松尾 幻想的で重くて、妖しい雰囲気がある、そういう曲を作りたかったんです。私、物心がついた時から絵を描きたくて、ほんとは最初は画家になりたかったんですよ。だから、音楽を作る時は音楽よりも、絵画とか文学から刺激をもらうことのほうが多くて。なので、こういう曲は得意ですね。

──確かに、不思議な妖しい世界に引き込まれていきます。で、それが気持ちいいような、どこか気持ち悪さも…。

松尾 はい(笑)。まさにそういう曲にしたかったんです。

亀本 この曲はギターがいなたすぎたらダメだし、だけどもエレキギターのカッコ良い本質も大事にしなくてはいけないし。今っぽさと本来のギターの原始的なカッコ良さ、それを微妙なところでバランスを付けたいなとすごく思っていて。だから、熱量のあるビブラートやチョーキングがすごく入っているプレイもあるし、無機質に繰り返すフレーズも…前はそれを嫌っていたんですけど、今回は「MIDNIGHT CIRCUS」だけでなく、「焦燥」でも挑戦しています。そうすると楽曲がより締まるというか。ずっと自由演技だとやっぱり古臭さを感じてしまうし。そこは意識的に頑張りました。

松尾 GLIM SPANKYの楽曲を70年代の楽器を使って、70年代の音色でやると、それはもちろんいい音になるんですけど、つまらない普通のものになってしまう。それだけはしたくないので、音色やフレーズにはかなりこだわりました。

──この作品集を聴いてすごく感じたのは、GLIM SPANKYの魅力のひとつは“色気”だなと。それは声もギターも。人間そのものにしか出せない色気が表れているというか。

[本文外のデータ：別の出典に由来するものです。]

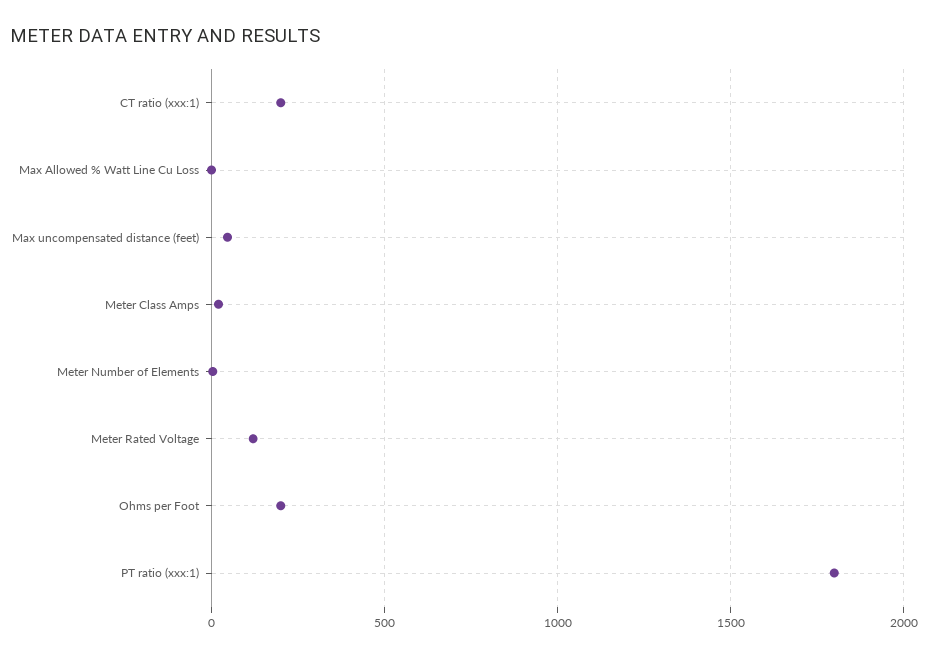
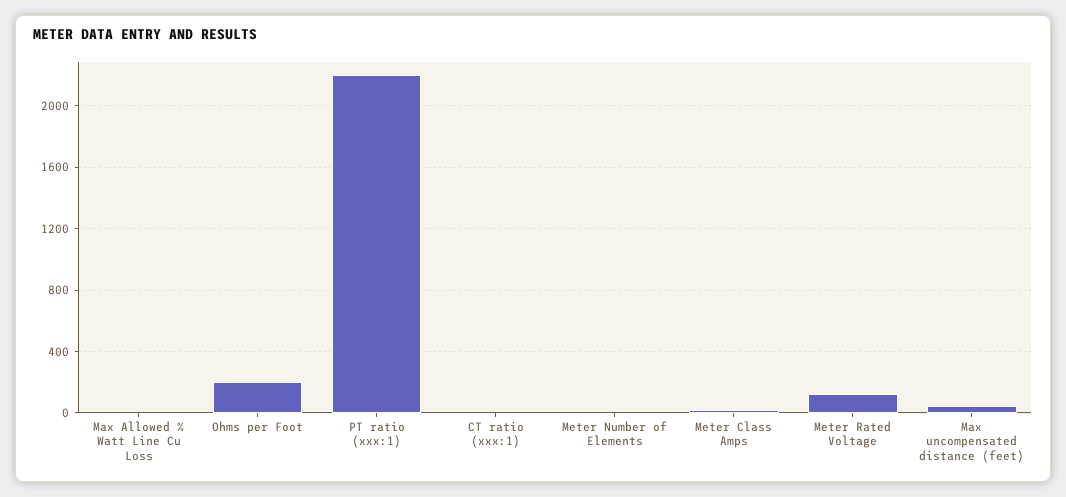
CT ratio (xxx:1): 200 -> 0
PT ratio (xxx:1): 1800 -> 2200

亀本 “人間らしく”というのはすごく意識しているというか、表現方法として重要だと思っていて。何でもできるじゃないですか、機械できれいに。だからこそ人間らしい表現方法を大事に、しかもカッコ良くクールに表現することを目指しています。それはこの2曲でできた気はします。

──それはライヴ音源にも出ているような。ワクワク、ドキドキします、すごく。

松尾 おお! そのワクワク…なぜ私たちが60年代や70年代の音楽に魅力を感じるかと言うと、やっぱりワクワクするんですよね。例えば、ビートルズの何が飛び出すか分からない遊園地のような、まるで全てが実験みたいなワクワク…そういうものにすごく魅力を感じていて。で、それってその時代の最先端だったからこそ、そう感じさせてくれる。GLIM SPANKYも今のロックの最先端でありたいという気持ちがとても強くあるんです。

亀本 最先端を作るのって、すでにあるものに乗っかっていてはできない。例えば、金の鉱脈があるとすると、最初に見つけた人のあとに続けば、ある程度はおこぼれがあるかもしれない。でも、違う方向に掘っていかないと一番にはなれない。だから、僕らは違うところを掘りにいこう!という気持ちでいます。